La Vingeanne a des crues périodiques. À Saint-Maurice-sur-Vingeanne, les rues du village, ont été coupées au moins 4 fois cet hiver. Le débit de la rivière a atteint 35 m³ par seconde fin décembre. La Vingeanne, qui redescend aussi vite qu’elle monte, peut monter à 2,62 m à 10 heures et redescendre 2,50 m le soir.
Des crues et des décrues rapides
Il ne s’agit pas d’une crue décennale, à peine s’agit-il d’une crue biennale. Le mois le plus humide relevé ces dernières années a été le mois de mars 2001 avec un débit moyen de 20,1 m3 par seconde.
Les fossés de drainages s’emplissent rapidement, au bout de trois jours continus de précipitations. Les causes des crues rapides de la Vingeanne sont multiples, le changement des pratiques culturales, le drainage, l’accroissement des surfaces imperméables urbanisées et la disparition des zones humides participent à l’apparition de crues plus violentes et plus rapides.
L’absence de couverture végétale hivernale ne favorise pas l’absorption de l’eau par le sol et accentue la fulgurance des crues. Lorsque les terres sont gorgées d’eau, il n’y a pas d’infiltration dans le sol, le ruissellement augmente et les débordements deviennent d’actualité.
Contrat de bassin
Actuellement, la Vingeanne fait l’objet d’études dans le cadre du contrat de bassin. L’année 2011, a permis en effet l’émergence de celui-ci avec l’élaboration d’un état des lieux de la rivière et de son bassin versant qui a été soumis à l’avis du Comité d’Agrément de l’Agence de l’Eau, puis validé.

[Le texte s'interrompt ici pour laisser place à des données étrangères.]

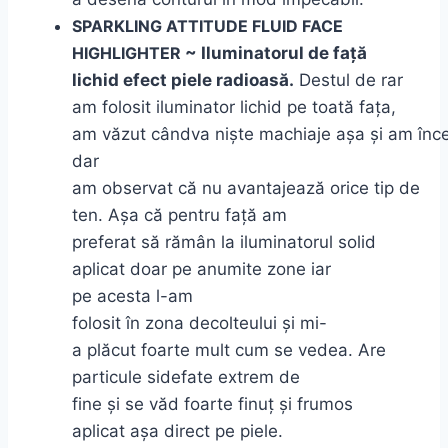
SPARKLING ATTITUDE FLUID FACE
HIGHLIGHTER
~ Iluminatorul de față
lichid efect piele radioasă.
Destul
de rar
am folosit iluminator lichid pe
toată
fața
,
am
văzut
cândva
niște
machiaje
așa
și
am
înc
dar
am
observat
că
nu
avantajează
orice
tip
de
ten.
Așa
că
pentru
față
am
preferat
să
rămân
la
iluminatorul solid
aplicat doar pe anumite zone iar
pe
acesta
l-am
folosit
în
zona
decolteului
și
mi
-
a
plăcut
foarte
mult
cum
se
vedea. Are
particule sidefate extrem de
fine
și
se
văd
foarte
finuț
și
frumos
aplicat
așa
direct pe piele.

Cette démarche concerne les 64 communes du bassin versant soit le territoire qui draine l’ensemble de ses eaux vers le linéaire principal et ses affluents. La Vingeanne prend sa source sur la commune d’Aprey (52), traverse la partie orientale de la Côte d’Or, après avoir été recueillie par le lac de Villegusien, borde quelques communes de Haute Saône, pour enfin se jeter dans la Saône à Talmay après un parcours de 92 km.
Afin de coordonner l’élaboration et la mise en œuvre du contrat, un comité de rivière a été institué en 2012. Les actions proposées consisteront prioritairement à restaurer la qualité des eaux et à améliorer le fonctionnement physique et écologique des cours d’eau. L’Établissement Public Territorial de Bassin Saône et Doubs, est la structure porteuse du bassin, elle assurera la maitrise d’ouvrage des études, la coordination et l’information des actions, en relation étroite avec les communautés de communes, les services de l’Etat, l’Agence de l’Eau, les conseils généraux et régionaux, les collectivités locales ainsi que les représentants des usagers et des associations. Un diagnostic de l’état écologique de la Vingeanne, un bilan du fonctionnement des systèmes d’assainissement, un diagnostic piscicole de la Vingeanne et de ses affluents en Haute-Marne et en Côte d’Or, une étude du fonctionnement hydromorphologique et hydraulique ont été lancés en 2012.
2013 verra l’agrément du dossier définitif du contrat de bassin par le comité du bassin Rhône Méditerranée. En 2014 débutera la mise en œuvre du programme d’actions sur 5 ans.